▶ _Task item_
Every single entry that follows is to be retyped exactly.

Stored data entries
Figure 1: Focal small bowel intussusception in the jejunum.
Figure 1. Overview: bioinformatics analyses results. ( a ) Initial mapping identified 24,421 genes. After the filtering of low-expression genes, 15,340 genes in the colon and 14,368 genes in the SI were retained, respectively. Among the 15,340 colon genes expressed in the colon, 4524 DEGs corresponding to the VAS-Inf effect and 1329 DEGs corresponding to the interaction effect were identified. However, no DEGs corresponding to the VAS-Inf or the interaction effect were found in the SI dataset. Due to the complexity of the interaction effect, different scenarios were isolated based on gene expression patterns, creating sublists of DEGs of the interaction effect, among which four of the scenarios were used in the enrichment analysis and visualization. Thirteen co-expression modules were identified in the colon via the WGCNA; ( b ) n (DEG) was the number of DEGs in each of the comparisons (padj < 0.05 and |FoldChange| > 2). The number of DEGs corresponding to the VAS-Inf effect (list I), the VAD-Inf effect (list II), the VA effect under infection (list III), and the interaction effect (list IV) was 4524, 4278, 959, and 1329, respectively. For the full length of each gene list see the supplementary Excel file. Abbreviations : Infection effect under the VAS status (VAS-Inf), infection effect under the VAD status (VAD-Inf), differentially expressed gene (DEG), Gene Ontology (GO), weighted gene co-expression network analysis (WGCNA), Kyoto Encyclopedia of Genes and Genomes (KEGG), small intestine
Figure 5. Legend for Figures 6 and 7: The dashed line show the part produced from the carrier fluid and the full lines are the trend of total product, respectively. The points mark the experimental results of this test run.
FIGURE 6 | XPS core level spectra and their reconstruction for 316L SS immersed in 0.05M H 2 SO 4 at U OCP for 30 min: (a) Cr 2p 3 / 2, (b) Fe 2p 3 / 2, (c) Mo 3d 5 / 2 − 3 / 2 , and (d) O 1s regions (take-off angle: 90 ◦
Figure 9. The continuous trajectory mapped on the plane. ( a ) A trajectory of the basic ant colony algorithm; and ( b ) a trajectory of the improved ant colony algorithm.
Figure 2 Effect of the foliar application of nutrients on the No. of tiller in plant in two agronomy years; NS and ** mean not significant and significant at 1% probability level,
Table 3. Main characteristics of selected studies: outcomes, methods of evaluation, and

▶ _Response_
Figure 1: Focal small bowel intussusception in the jejunum.
Figure 1. Overview: bioinformatics analyses results. ( a ) Initial mapping identified 24,421 genes. After the filtering of low-expression genes, 15,340 genes in the colon and 14,368 genes in the SI were retained, respectively. Among the 15,340 colon genes expressed in the colon, 4524 DEGs corresponding to the VAS-Inf effect and 1329 DEGs corresponding to the interaction effect were identified. However, no DEGs corresponding to the VAS-Inf or the interaction effect were found in the SI dataset. Due to the complexity of the interaction effect, different scenarios were isolated based on gene expression patterns, creating sublists of DEGs of the interaction effect, among which four of the scenarios were used in the enrichment analysis and visualization. Thirteen co-expression modules were identified in the colon via the WGCNA; ( b ) n (DEG) was the number of DEGs in each of the comparisons (padj < 0.05 and |FoldChange| > 2). The number of DEGs corresponding to the VAS-Inf effect (list I), the VAD-Inf effect (list II), the VA effect under infection (list III), and the interaction effect (list IV) was 4524, 4278, 959, and 1329, respectively. For the full length of each gene list see the supplementary Excel file. Abbreviations : Infection effect under the VAS status (VAS-Inf), infection effect under the VAD status (VAD-Inf), differentially expressed gene (DEG), Gene Ontology (GO), weighted gene co-expression network analysis (WGCNA), Kyoto Encyclopedia of Genes and Genomes (KEGG), small intestine
Figure 5. Legend for Figures 6 and 7: The dashed line show the part produced from the carrier fluid and the full lines are the trend of total product, respectively. The points mark the experimental results of this test run.
FIGURE 6 | XPS core level spectra and their reconstruction for 316L SS immersed in 0.05M H 2 SO 4 at U OCP for 30 min: (a) Cr 2p 3 / 2, (b) Fe 2p 3 / 2, (c) Mo 3d 5 / 2 − 3 / 2 , and (d) O 1s regions (take-off angle: 90 ◦
Figure 9. The continuous trajectory mapped on the plane. ( a ) A trajectory of the basic ant colony algorithm; and ( b ) a trajectory of the improved ant colony algorithm.
Figure 2 Effect of the foliar application of nutrients on the No. of tiller in plant in two agronomy years; NS and ** mean not significant and significant at 1% probability level,
Table 3. Main characteristics of selected studies: outcomes, methods of evaluation, and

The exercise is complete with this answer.